● **Task to carry out**:
Rewrite the items below, swapping each "Newell Brands Inc." for "Newell Brands" and leaving all other text unchanged.

# # # # #

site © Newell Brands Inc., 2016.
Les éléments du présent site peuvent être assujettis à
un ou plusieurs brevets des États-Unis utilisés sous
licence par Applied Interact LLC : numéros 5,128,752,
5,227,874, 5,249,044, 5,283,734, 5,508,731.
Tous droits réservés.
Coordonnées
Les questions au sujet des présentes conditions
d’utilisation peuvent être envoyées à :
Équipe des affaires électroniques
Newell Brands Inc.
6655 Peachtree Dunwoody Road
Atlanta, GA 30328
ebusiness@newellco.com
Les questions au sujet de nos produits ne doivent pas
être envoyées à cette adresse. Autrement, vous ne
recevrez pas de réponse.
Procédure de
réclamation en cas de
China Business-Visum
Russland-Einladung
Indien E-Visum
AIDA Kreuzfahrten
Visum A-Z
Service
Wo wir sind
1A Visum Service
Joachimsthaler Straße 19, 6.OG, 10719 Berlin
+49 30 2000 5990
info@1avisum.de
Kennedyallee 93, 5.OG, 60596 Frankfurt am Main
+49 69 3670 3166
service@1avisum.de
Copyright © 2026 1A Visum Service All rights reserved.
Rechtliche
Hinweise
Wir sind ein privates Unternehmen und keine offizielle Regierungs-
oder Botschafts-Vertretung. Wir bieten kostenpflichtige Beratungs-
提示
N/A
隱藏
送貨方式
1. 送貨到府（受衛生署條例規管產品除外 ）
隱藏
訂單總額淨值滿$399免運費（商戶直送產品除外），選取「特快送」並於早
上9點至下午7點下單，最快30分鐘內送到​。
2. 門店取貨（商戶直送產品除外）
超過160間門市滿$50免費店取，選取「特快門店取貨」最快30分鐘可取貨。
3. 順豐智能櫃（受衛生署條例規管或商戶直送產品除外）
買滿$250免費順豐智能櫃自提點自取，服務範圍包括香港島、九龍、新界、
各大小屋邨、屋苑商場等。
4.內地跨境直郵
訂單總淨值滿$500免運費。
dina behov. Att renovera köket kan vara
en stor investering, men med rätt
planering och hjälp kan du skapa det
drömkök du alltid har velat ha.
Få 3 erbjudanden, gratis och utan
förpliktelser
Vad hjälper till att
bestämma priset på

# # # # #

● **Output of the task**:
site © Newell Brands, 2016.
Les éléments du présent site peuvent être assujettis à
un ou plusieurs brevets des États-Unis utilisés sous
licence par Applied Interact LLC : numéros 5,128,752,
5,227,874, 5,249,044, 5,283,734, 5,508,731.
Tous droits réservés.
Coordonnées
Les questions au sujet des présentes conditions
d’utilisation peuvent être envoyées à :
Équipe des affaires électroniques
Newell Brands
6655 Peachtree Dunwoody Road
Atlanta, GA 30328
ebusiness@newellco.com
Les questions au sujet de nos produits ne doivent pas
être envoyées à cette adresse. Autrement, vous ne
recevrez pas de réponse.
Procédure de
réclamation en cas de
China Business-Visum
Russland-Einladung
Indien E-Visum
AIDA Kreuzfahrten
Visum A-Z
Service
Wo wir sind
1A Visum Service
Joachimsthaler Straße 19, 6.OG, 10719 Berlin
+49 30 2000 5990
info@1avisum.de
Kennedyallee 93, 5.OG, 60596 Frankfurt am Main
+49 69 3670 3166
service@1avisum.de
Copyright © 2026 1A Visum Service All rights reserved.
Rechtliche
Hinweise
Wir sind ein privates Unternehmen und keine offizielle Regierungs-
oder Botschafts-Vertretung. Wir bieten kostenpflichtige Beratungs-
提示
N/A
隱藏
送貨方式
1. 送貨到府（受衛生署條例規管產品除外 ）
隱藏
訂單總額淨值滿$399免運費（商戶直送產品除外），選取「特快送」並於早
上9點至下午7點下單，最快30分鐘內送到​。
2. 門店取貨（商戶直送產品除外）
超過160間門市滿$50免費店取，選取「特快門店取貨」最快30分鐘可取貨。
3. 順豐智能櫃（受衛生署條例規管或商戶直送產品除外）
買滿$250免費順豐智能櫃自提點自取，服務範圍包括香港島、九龍、新界、
各大小屋邨、屋苑商場等。
4.內地跨境直郵
訂單總淨值滿$500免運費。
dina behov. Att renovera köket kan vara
en stor investering, men med rätt
planering och hjälp kan du skapa det
drömkök du alltid har velat ha.
Få 3 erbjudanden, gratis och utan
förpliktelser
Vad hjälper till att
bestämma priset på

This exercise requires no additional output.